◆ Data section:
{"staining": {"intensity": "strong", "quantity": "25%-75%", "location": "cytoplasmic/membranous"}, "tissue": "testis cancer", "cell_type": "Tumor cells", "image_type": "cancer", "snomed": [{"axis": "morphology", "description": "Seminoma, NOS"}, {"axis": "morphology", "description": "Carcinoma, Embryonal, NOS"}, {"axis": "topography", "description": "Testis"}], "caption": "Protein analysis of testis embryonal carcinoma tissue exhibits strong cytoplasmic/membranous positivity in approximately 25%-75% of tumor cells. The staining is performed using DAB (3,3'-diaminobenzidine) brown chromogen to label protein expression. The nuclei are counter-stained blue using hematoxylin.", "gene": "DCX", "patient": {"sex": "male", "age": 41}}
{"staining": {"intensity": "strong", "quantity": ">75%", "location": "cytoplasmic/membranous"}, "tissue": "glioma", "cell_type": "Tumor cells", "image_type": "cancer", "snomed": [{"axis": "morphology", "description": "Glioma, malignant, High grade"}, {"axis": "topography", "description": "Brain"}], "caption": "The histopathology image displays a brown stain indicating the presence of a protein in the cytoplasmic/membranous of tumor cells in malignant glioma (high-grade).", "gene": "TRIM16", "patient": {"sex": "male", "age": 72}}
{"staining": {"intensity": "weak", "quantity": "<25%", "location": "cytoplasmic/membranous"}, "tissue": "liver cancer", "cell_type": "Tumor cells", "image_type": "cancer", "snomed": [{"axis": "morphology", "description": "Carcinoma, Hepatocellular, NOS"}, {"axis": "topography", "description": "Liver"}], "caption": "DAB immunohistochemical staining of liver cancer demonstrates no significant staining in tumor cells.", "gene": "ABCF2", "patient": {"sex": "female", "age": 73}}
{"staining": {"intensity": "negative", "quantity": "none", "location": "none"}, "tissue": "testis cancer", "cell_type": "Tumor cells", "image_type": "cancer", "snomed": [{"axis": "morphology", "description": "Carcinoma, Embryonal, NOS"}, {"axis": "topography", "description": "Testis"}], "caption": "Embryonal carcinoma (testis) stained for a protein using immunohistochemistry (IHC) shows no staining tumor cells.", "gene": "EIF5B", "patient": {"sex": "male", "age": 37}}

◆ Required work:
Give the lines of the material above again, exactly, from its first line through the line that contains "immunohistochemical staining of" and no further.

◆ Exercise response:
{"staining": {"intensity": "strong", "quantity": "25%-75%", "location": "cytoplasmic/membranous"}, "tissue": "testis cancer", "cell_type": "Tumor cells", "image_type": "cancer", "snomed": [{"axis": "morphology", "description": "Seminoma, NOS"}, {"axis": "morphology", "description": "Carcinoma, Embryonal, NOS"}, {"axis": "topography", "description": "Testis"}], "caption": "Protein analysis of testis embryonal carcinoma tissue exhibits strong cytoplasmic/membranous positivity in approximately 25%-75% of tumor cells. The staining is performed using DAB (3,3'-diaminobenzidine) brown chromogen to label protein expression. The nuclei are counter-stained blue using hematoxylin.", "gene": "DCX", "patient": {"sex": "male", "age": 41}}
{"staining": {"intensity": "strong", "quantity": ">75%", "location": "cytoplasmic/membranous"}, "tissue": "glioma", "cell_type": "Tumor cells", "image_type": "cancer", "snomed": [{"axis": "morphology", "description": "Glioma, malignant, High grade"}, {"axis": "topography", "description": "Brain"}], "caption": "The histopathology image displays a brown stain indicating the presence of a protein in the cytoplasmic/membranous of tumor cells in malignant glioma (high-grade).", "gene": "TRIM16", "patient": {"sex": "male", "age": 72}}
{"staining": {"intensity": "weak", "quantity": "<25%", "location": "cytoplasmic/membranous"}, "tissue": "liver cancer", "cell_type": "Tumor cells", "image_type": "cancer", "snomed": [{"axis": "morphology", "description": "Carcinoma, Hepatocellular, NOS"}, {"axis": "topography", "description": "Liver"}], "caption": "DAB immunohistochemical staining of liver cancer demonstrates no significant staining in tumor cells.", "gene": "ABCF2", "patient": {"sex": "female", "age": 73}}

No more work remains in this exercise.